How-to Guide
January 4, 2019 ยท View on GitHub
How to monitor metrics for things defined in JSON responses and not known in advance?
In some cases metrics will be exposed via URLs that are not static and need to be dynamically built. For example, a runtime attribute like jobId or workerName or bucket may need to be specified in a URL in order to fetch metrics for a given job, worker, or bucket. The agent can build such URLs by using the derived metric functionality.

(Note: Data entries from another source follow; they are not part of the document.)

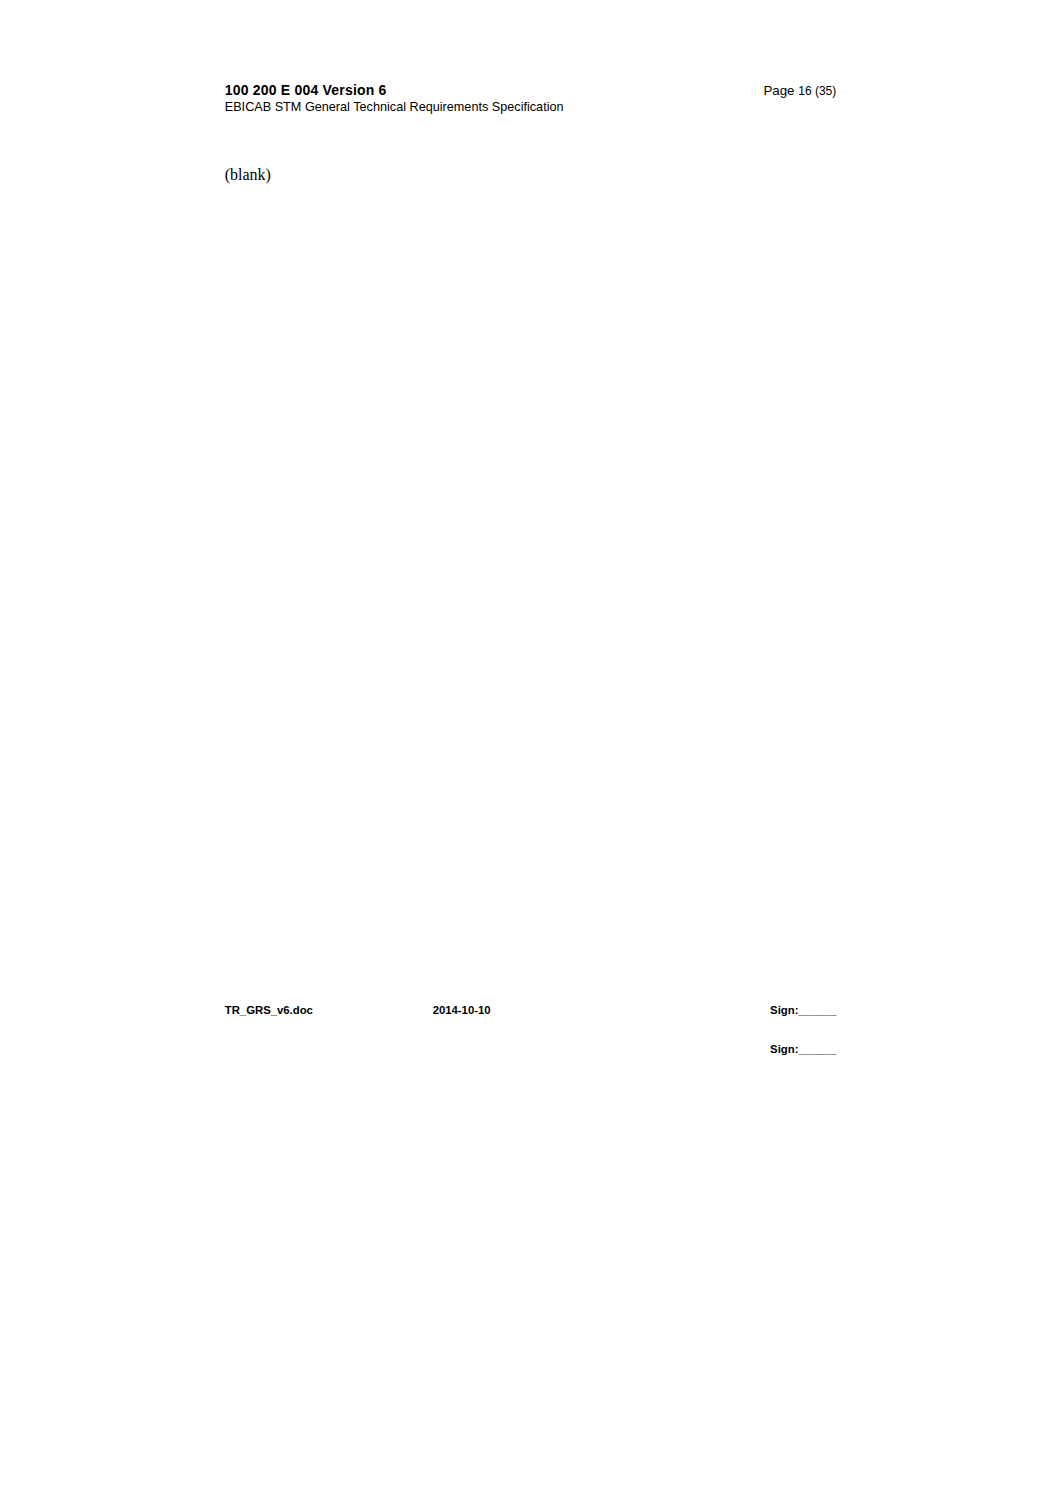100 200 E 004 Version 6
Page 16 (35)
EBICAB STM General Technical Requirements Specification
(blank)
TR_GRS_v6.doc
2014-10-10
Sign:______
TR_GRS_v6.doc
2014-10-10
Sign:______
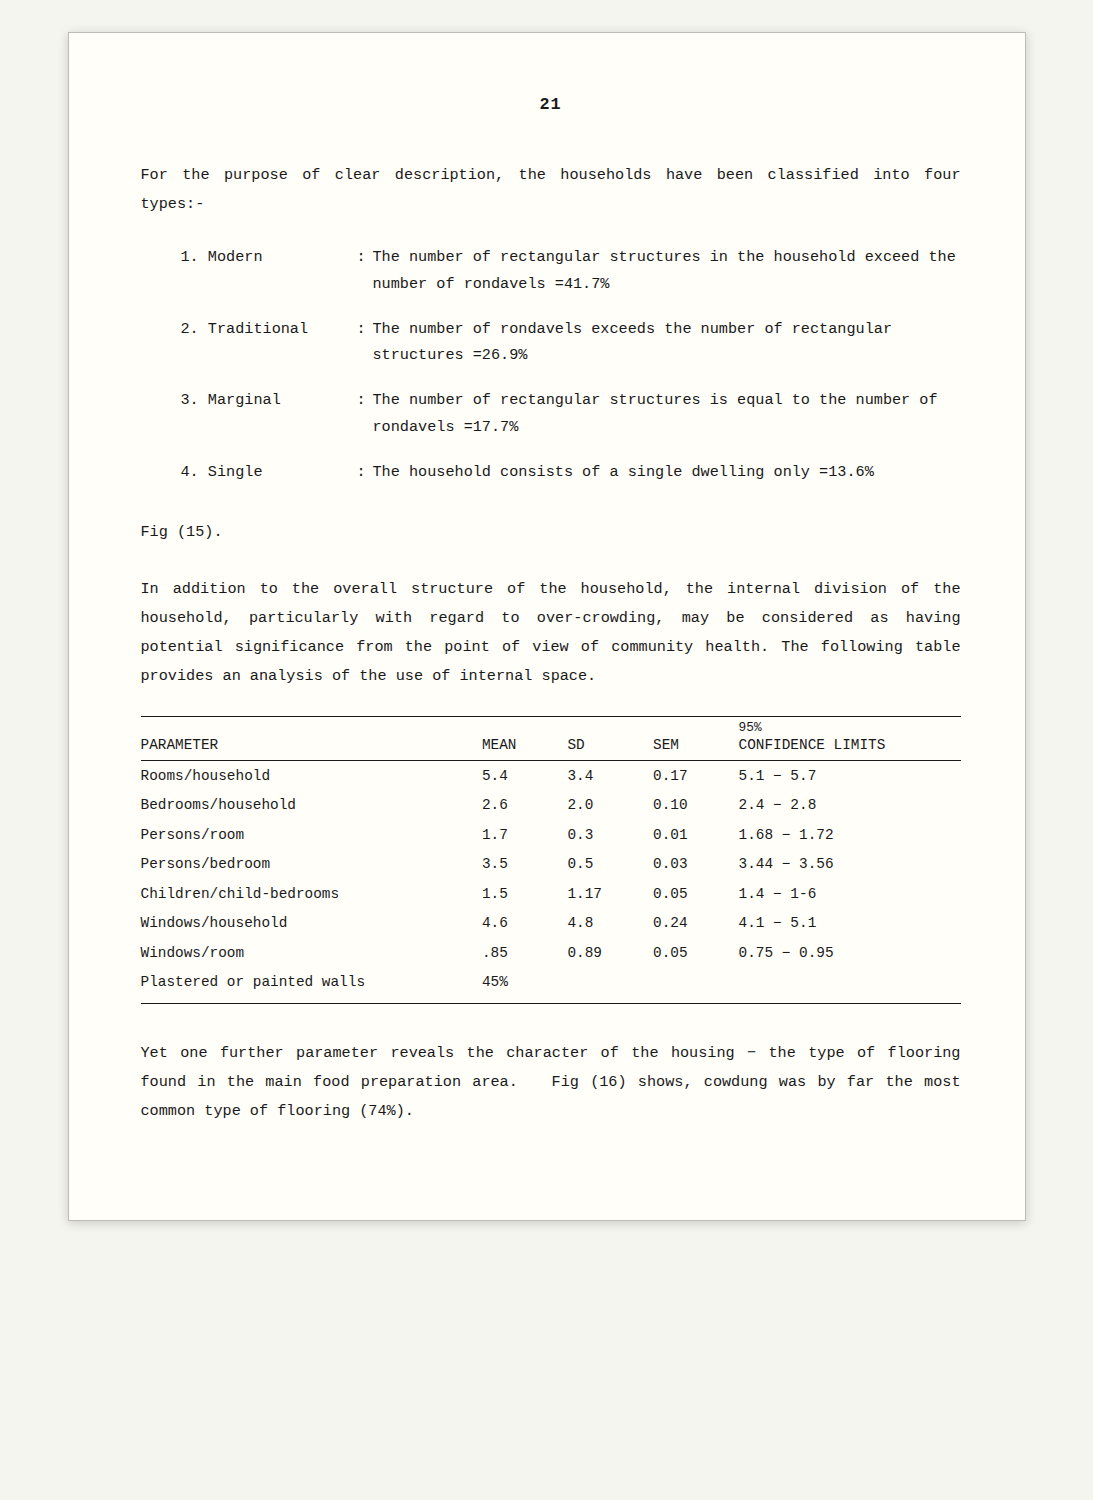21
For the purpose of clear description, the households have been classified into four types:-
1. Modern
:
The number of rectangular structures in the household exceed the number of rondavels =41.7%
2. Traditional
:
The number of rondavels exceeds the number of rectangular structures =26.9%
3. Marginal
:
The number of rectangular structures is equal to the number of rondavels =17.7%
4. Single
:
The household consists of a single dwelling only =13.6%
Fig (15).
In addition to the overall structure of the household, the internal division of the household, particularly with regard to over-crowding, may be considered as having potential significance from the point of view of community health. The following table provides an analysis of the use of internal space.
| | | | | 95% |
| --- | --- | --- | --- | --- |
| PARAMETER | MEAN | SD | SEM | CONFIDENCE LIMITS |
| Rooms/household | 5.4 | 3.4 | 0.17 | 5.1 − 5.7 |
| Bedrooms/household | 2.6 | 2.0 | 0.10 | 2.4 − 2.8 |
| Persons/room | 1.7 | 0.3 | 0.01 | 1.68 − 1.72 |
| Persons/bedroom | 3.5 | 0.5 | 0.03 | 3.44 − 3.56 |
| Children/child-bedrooms | 1.5 | 1.17 | 0.05 | 1.4 − 1-6 |
| Windows/household | 4.6 | 4.8 | 0.24 | 4.1 − 5.1 |
| Windows/room | .85 | 0.89 | 0.05 | 0.75 − 0.95 |
| Plastered or painted walls | 45% | | | |
Yet one further parameter reveals the character of the housing − the type of flooring found in the main food preparation area. Fig (16) shows, cowdung was by far the most common type of flooring (74%).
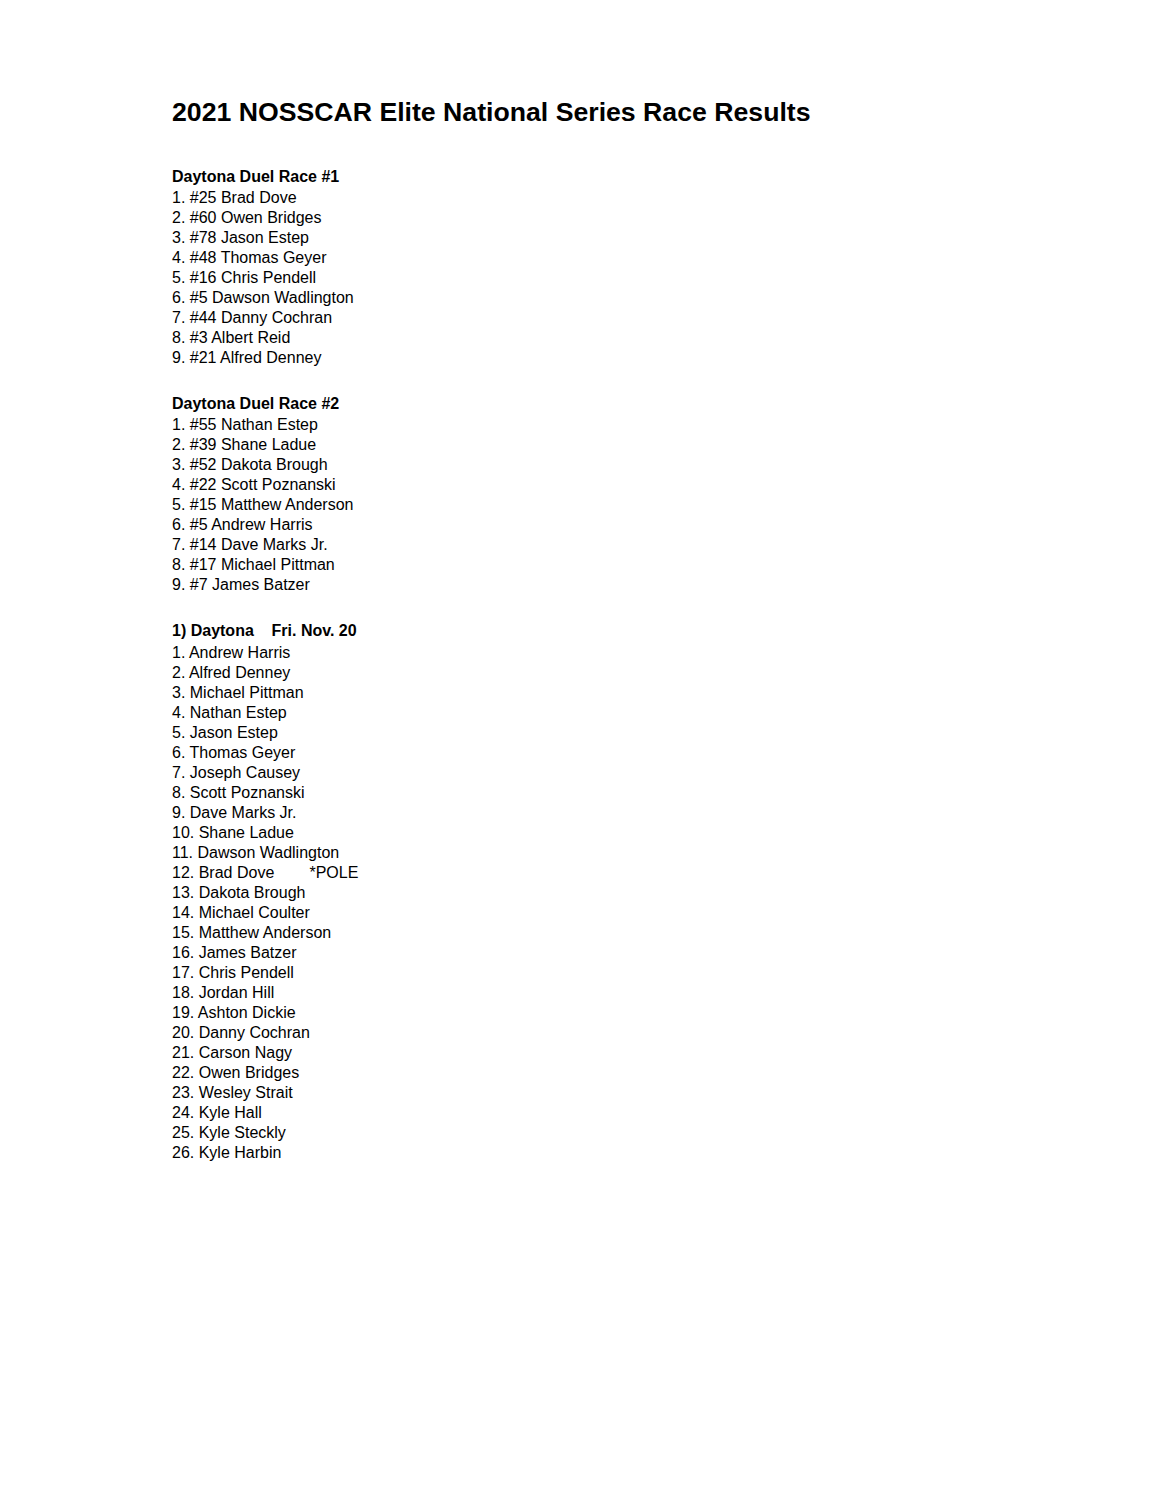2021 NOSSCAR Elite National Series Race Results
Daytona Duel Race #1
1. #25 Brad Dove
2. #60 Owen Bridges
3. #78 Jason Estep
4. #48 Thomas Geyer
5. #16 Chris Pendell
6. #5 Dawson Wadlington
7. #44 Danny Cochran
8. #3 Albert Reid
9. #21 Alfred Denney
Daytona Duel Race #2
1. #55 Nathan Estep
2. #39 Shane Ladue
3. #52 Dakota Brough
4. #22 Scott Poznanski
5. #15 Matthew Anderson
6. #5 Andrew Harris
7. #14 Dave Marks Jr.
8. #17 Michael Pittman
9. #7 James Batzer
1) Daytona Fri. Nov. 20
1. Andrew Harris
2. Alfred Denney
3. Michael Pittman
4. Nathan Estep
5. Jason Estep
6. Thomas Geyer
7. Joseph Causey
8. Scott Poznanski
9. Dave Marks Jr.
10. Shane Ladue
11. Dawson Wadlington
12. Brad Dove*POLE
13. Dakota Brough
14. Michael Coulter
15. Matthew Anderson
16. James Batzer
17. Chris Pendell
18. Jordan Hill
19. Ashton Dickie
20. Danny Cochran
21. Carson Nagy
22. Owen Bridges
23. Wesley Strait
24. Kyle Hall
25. Kyle Steckly
26. Kyle Harbin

Consider the following example:
type: json
data:
url: /api/v1/applications
server: ${SPARK_API_HOST}:${SPARK_API_PORT}
observation:
- name: apps
metricNamespace: spark
path: $.[?(@.id=${appId} && @.name=${appName})]
metric:
- name: applications.uncompleted
source: json:/api/v1/applications/${appId} $.?(@.id=appId).attempts.[:1].completed
type: long_gauge
label: uncompleted apps
tag:
- name: spark.app
value: ${appName}
- name: spark.app.id
value: ${appId}
In this case there is a known, static stats URL /api/v1/applications. The response for this URL provides general info about (Spark) applications. For each distinct entry found by the path expression provided here a separate (per-application) observation will be created internally by the agent.
However, to get the info for each application the agent has to call /api/v1/applications/${appId} for each "appId", which cannot be known in advance. Even if they were known ahead of time, it would not make sense to create a configuration for each application. To handle this we can define a derived metric with the following definition:
source: json:/api/v1/applications/${appId} $.?(@.id=appId).attempts.[:1].completed
Each application observation will monitor one metric (applications.uncompleted) by calling the
/api/v1/applications/${appId} URL and applying the $.?(@.id=appId).attempts.[:1].completed expression on it to extract the metric value.
Note that when the number of dynamic elements (such as applications in this example) is high, a config like this would cause a high number of additional requests to be sent to the monitored service so one has to be careful when using it.